### Data records
● ● ● ●
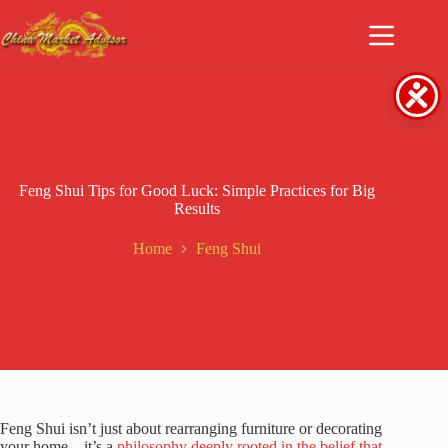
Skip
to
content
Feng Shui Tips for Good Luck: Simple Practices for Big
Results
Home
Feng Shui
Feng Shui isn’t just about rearranging furniture or decorating
your home—it’s a
philosophy deeply rooted in the belief that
● ● ● ●
### Your instructions
Among the entries, how many lines contain the word "Feng"? Give the number alone.

### Output for this task
3